Said Ed Crocker, “I think what we're going to find is that, I don't know which one it's going to be, but one of the teams are not going to be able to go. We're not going to be able to have this many sports in the springtime.”

Internet, testing and state championship details

Special Services Director Lisa Smith has begun an application to secure Erate funds, a program through the state which retroactively compensates for 70 percent of money spent establishing or upgrading internet systems. The funds would need to be provided through the budget, Smith said. This may be the last year the Erate funds are available, she added.

With a total cost of around $25,000 for BRHS and $32,000 to $35,000 for BRES, members Hawke and John Bertolet asked if application for the funds was a sure shot and if Smith has ever heard of a school being denied. Smith said nothing is certain, but working with the state every step, she is confident the CSD will receive the funds.

Said Smith, “I have not heard of anyone who has been denied.”

Boothbay Region Elementary School Principal Mark Tess announced that NAEP testing for the “Nation's Report Card” – is the week of March 4. The fourth and eighth grade classes will have day-long math and English/language arts tests.

“That happens to be the test that we get to supply the kids, but we get absolutely no results from it,” Tess said.

The test is state-mandated and schools refusing participation can lose federal and state funds which go to programs like the reading lab, Tess said. Those funds typically go toward the head teacher’s salary and other funds come from federal programs like Title II and Title IV.

“That's how we fund some of our professional development, too. It's how we pay for some of the people we have in the building … We can't say no. Love to, but …”

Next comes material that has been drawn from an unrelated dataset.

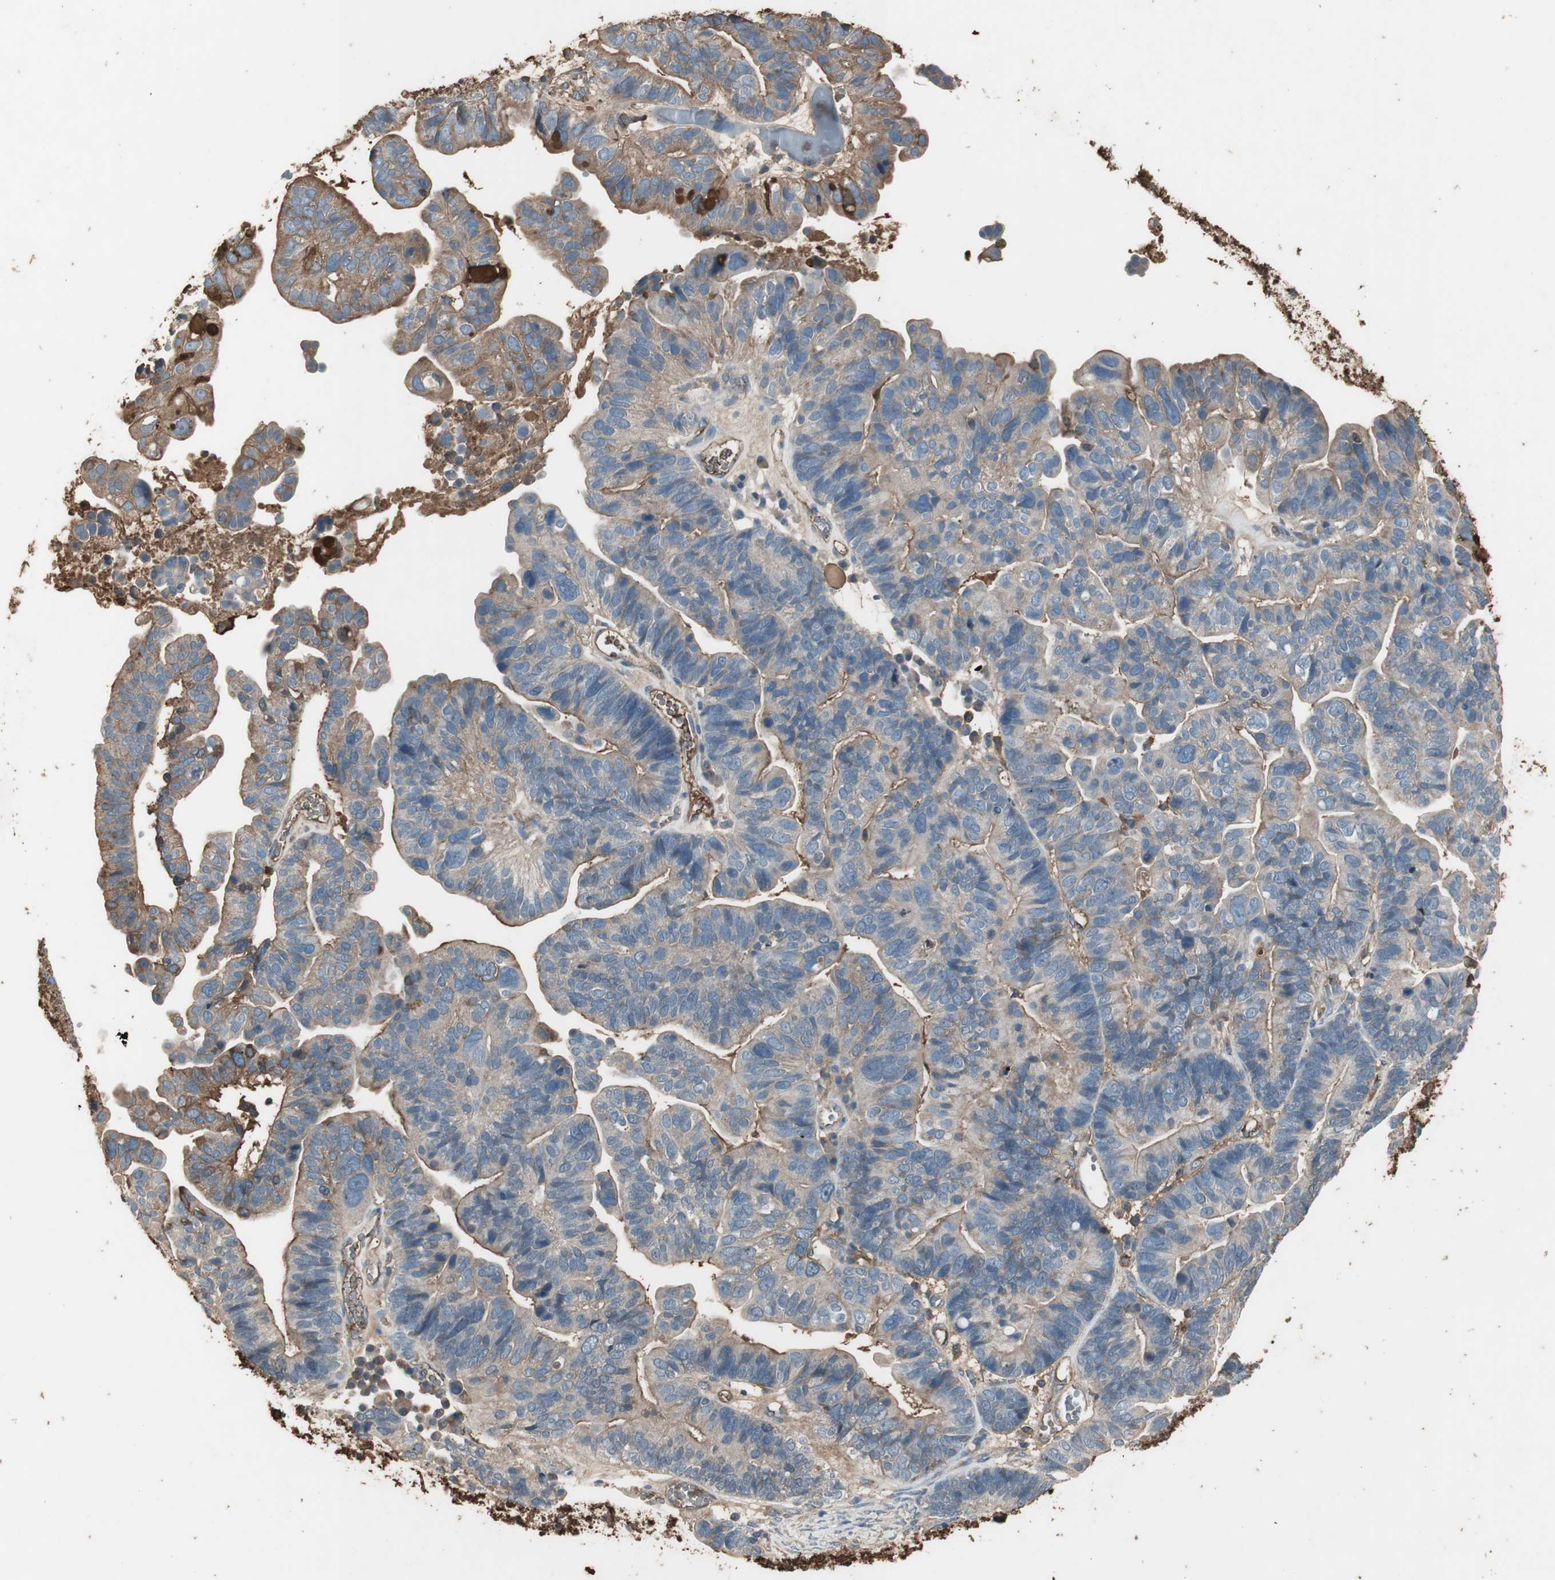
{"staining": {"intensity": "weak", "quantity": ">75%", "location": "cytoplasmic/membranous"}, "tissue": "ovarian cancer", "cell_type": "Tumor cells", "image_type": "cancer", "snomed": [{"axis": "morphology", "description": "Cystadenocarcinoma, serous, NOS"}, {"axis": "topography", "description": "Ovary"}], "caption": "High-magnification brightfield microscopy of ovarian serous cystadenocarcinoma stained with DAB (brown) and counterstained with hematoxylin (blue). tumor cells exhibit weak cytoplasmic/membranous expression is appreciated in approximately>75% of cells.", "gene": "MMP14", "patient": {"sex": "female", "age": 56}}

BRHS Principal Dan Welch said Camden National Bank donated $750 to help get the girls basketball team to Cross Insurance Center in Bangor for the state championship and in supplying 75 to 100 free student tickets. The Boosters secured a charter bus for team travel, he said.

Other news

Superintendent Keith Laser said the CSD will not get as much money from the state through Essential Programs and Services (EPS). The amount will be down $12,620 for a total of $512,183. This is mostly due to student enrollment decline – 438 students down to 418 from 2018 to 2019 – and property values.

The 15 minutes later school start the committee passed last meeting failed its condition that there are no conflicts with Bath Vocational, Laser said.

The committee unanimously approved having Facilities Maintenance and Transportation Director Dave Benner get a new school bus on the condition the price not exceed $85,000.

After an executive session, the committee voted unanimously to grant a teacher a leave of absence for the 2019-2020 school year, Laser said.